Ce cross sous un soleil de plomb fut un «véritable calvaire» mais «semble avoir fait connaître les limites du courage humain», admire l’Echo d’Alger du 14 juillet. Les coureurs ont «trouvé, dans les chemins creux du début de leur trajet, des nids de chaleur qui constituaient de véritables fournaises» : «Il y eut certes, dans ce cross, une lutte de muscles d’athlètes mais il y eut surtout une lutte de volontés. La tâche imposée était si formidable qu’elle a fait d’innombrables victimes.» Quant à ceux qui ont pioché au fin fond de leur volonté et de leur courage la force d’aller au bout des 10 kilomètres, le journal les qualifie curieusement (points d’exclamation d’origine) : «Quels pauvres, quels grands athlètes ! ces exténués qui s’approchent du poteau ! Quels grands enfants dans leur vaillance !»

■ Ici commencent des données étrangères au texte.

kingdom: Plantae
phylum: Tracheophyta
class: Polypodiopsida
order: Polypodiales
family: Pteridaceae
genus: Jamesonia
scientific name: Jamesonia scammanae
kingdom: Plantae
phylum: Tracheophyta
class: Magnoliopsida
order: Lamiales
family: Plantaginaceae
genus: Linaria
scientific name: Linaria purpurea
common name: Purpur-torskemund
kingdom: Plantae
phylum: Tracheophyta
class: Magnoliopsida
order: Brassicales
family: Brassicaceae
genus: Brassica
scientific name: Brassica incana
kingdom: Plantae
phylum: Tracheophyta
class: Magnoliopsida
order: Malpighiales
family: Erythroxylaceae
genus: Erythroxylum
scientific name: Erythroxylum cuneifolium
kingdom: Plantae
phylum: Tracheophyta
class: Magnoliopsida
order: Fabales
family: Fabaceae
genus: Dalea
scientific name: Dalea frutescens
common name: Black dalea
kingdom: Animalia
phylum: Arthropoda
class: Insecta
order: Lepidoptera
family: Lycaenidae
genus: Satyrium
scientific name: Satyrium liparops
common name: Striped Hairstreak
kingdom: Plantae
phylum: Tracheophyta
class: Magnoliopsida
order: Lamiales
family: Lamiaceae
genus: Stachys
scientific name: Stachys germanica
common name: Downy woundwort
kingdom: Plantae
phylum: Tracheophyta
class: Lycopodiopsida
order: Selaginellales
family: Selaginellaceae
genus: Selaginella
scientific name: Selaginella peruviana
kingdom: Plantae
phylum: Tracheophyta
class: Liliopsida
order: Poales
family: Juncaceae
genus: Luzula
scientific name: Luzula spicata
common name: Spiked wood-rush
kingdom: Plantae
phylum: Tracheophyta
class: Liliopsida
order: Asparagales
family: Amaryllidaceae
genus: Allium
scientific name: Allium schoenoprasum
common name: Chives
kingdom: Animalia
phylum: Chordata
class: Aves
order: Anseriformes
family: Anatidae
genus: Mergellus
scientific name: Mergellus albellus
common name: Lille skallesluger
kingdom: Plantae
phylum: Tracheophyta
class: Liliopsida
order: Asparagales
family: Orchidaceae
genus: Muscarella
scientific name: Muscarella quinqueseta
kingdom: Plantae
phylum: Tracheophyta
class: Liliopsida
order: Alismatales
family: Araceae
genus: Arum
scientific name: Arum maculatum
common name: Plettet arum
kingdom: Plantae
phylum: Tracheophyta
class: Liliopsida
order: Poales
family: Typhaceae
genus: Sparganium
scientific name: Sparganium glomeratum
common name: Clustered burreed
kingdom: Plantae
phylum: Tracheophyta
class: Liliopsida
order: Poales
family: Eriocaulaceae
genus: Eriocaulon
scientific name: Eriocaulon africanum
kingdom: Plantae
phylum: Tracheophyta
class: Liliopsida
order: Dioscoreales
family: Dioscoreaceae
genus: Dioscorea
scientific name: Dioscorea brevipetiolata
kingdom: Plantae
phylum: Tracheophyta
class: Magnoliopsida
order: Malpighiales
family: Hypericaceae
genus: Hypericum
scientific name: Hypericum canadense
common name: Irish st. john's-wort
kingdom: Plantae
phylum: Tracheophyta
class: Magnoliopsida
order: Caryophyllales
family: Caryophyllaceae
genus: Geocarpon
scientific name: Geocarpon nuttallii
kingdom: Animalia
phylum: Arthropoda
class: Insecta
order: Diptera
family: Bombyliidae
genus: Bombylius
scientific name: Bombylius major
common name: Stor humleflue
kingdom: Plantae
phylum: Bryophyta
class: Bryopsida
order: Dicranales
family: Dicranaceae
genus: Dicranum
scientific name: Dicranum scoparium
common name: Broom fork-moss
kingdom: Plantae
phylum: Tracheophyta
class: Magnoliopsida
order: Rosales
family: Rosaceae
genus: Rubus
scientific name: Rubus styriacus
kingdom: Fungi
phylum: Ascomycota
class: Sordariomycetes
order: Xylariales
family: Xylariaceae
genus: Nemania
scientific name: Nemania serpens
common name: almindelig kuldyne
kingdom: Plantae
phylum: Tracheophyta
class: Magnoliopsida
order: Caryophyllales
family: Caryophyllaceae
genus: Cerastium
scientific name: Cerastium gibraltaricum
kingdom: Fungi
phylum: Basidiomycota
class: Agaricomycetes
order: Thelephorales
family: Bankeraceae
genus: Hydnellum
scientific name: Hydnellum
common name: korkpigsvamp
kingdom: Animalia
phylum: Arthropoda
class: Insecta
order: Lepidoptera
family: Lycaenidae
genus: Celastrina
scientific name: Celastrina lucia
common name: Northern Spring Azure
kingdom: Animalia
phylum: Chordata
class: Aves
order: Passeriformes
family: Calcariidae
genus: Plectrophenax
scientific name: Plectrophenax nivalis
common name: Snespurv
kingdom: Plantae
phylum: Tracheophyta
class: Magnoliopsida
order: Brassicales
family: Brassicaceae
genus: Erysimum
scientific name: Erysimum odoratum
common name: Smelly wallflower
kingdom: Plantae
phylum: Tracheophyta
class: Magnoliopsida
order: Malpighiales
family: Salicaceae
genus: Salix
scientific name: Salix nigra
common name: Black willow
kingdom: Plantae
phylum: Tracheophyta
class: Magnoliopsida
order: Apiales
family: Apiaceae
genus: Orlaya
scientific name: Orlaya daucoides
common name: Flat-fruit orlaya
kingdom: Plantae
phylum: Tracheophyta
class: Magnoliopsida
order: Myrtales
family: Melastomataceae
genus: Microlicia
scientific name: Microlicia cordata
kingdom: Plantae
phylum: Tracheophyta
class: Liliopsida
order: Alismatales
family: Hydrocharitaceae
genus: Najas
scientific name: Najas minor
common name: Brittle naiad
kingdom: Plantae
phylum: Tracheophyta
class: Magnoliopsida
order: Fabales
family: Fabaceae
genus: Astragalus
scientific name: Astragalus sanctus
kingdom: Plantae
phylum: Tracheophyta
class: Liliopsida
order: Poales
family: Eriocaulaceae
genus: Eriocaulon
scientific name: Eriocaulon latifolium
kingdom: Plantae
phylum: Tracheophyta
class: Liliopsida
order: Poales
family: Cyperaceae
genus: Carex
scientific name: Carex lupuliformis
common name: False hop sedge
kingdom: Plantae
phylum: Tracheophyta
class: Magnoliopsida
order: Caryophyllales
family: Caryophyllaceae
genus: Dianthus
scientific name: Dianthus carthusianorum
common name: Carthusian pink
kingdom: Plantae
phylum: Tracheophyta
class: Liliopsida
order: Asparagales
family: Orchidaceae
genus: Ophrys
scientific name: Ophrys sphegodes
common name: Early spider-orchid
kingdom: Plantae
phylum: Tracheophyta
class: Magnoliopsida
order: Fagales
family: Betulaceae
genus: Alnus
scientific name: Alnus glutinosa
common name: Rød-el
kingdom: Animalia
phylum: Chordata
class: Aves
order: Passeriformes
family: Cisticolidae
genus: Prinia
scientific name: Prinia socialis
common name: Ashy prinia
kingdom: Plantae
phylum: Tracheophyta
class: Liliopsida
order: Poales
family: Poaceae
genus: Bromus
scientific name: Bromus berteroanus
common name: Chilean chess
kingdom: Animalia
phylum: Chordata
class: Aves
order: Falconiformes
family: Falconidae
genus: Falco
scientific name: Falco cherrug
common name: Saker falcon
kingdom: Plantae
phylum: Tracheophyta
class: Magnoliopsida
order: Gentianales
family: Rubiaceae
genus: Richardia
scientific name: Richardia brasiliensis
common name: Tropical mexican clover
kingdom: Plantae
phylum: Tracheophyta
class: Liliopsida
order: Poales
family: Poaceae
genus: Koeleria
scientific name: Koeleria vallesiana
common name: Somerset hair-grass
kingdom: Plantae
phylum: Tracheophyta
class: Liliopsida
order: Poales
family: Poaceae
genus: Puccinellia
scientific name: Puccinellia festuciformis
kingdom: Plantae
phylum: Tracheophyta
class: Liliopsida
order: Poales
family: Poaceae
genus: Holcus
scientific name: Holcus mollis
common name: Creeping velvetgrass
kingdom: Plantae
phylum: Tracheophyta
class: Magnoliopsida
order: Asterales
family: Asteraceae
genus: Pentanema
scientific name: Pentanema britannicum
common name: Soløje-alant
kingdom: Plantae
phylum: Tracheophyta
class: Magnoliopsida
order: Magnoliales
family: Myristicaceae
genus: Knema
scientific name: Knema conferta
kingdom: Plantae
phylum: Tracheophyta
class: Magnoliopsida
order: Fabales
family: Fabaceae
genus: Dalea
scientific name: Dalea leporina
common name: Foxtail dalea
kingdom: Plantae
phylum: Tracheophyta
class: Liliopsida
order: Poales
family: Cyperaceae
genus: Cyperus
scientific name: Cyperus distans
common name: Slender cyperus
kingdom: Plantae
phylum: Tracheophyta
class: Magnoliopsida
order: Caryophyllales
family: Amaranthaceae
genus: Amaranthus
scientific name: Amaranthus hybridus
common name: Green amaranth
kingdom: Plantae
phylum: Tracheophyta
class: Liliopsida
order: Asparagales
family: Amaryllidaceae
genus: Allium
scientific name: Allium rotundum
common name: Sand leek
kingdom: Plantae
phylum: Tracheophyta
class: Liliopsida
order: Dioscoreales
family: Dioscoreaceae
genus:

Et le marathon finalement ? Il s’est couru alors que «Paris dansait par 33 degrés à l’ombre» : «Le ciel était aussi ardent que celui de l’Hellade [les provinces centrales de la Grèce antique, ndlr]», décrit le Quotidien du 14 juillet. Paris-Soir parle, lui, de «température sénégalienne». Mais point de drame comme lors du cross-country. «Malgré la chaleur [somme toute très supportable, avec 25,1°C], aucun accident ne s’est produit», rapporte la Croix du 15 juillet qui se félicite que le départ de la course ait été reporté à 17 h 30. «Le marathon ne fut nullement tragique, se félicite le Petit Journal au lendemain de l’épreuve. Evidemment, il faisait moins chaud et moins lourd que la veille.» Presque le temps idéal pour sortir un marathonien. «Tous ceux qui avaient assisté la veille à la dramatique fin de course de l’épreuve de cross-country étaient étreints d’une angoisse compréhensible, rappelle le Journal. Ce marathon allait-il se transformer en catastrophe ? […] Heureusement, le soleil torréfiant de la veille s’est fait moins ardent. […] La course a pu se dérouler non seulement sans accident mais même dans les meilleures conditions qu’on pouvait rêver.»

Le champion olympique 1924 du marathon se nomme Albin Stenroos. Un Finlandais comme Paavo Nurmi, médaillé d’or des 1500, 5 000 m, du cross-country, et Ville Ritola premier des 3000 m steeple et 10 000 m. Ces trusteurs d’or remportent également les 3 000 m et cross-country par équipes. On les surnomma «les Finlandais volants». Des hommes venus du froid plus forts que la canicule. Peut-être la magie des Jeux olympiques.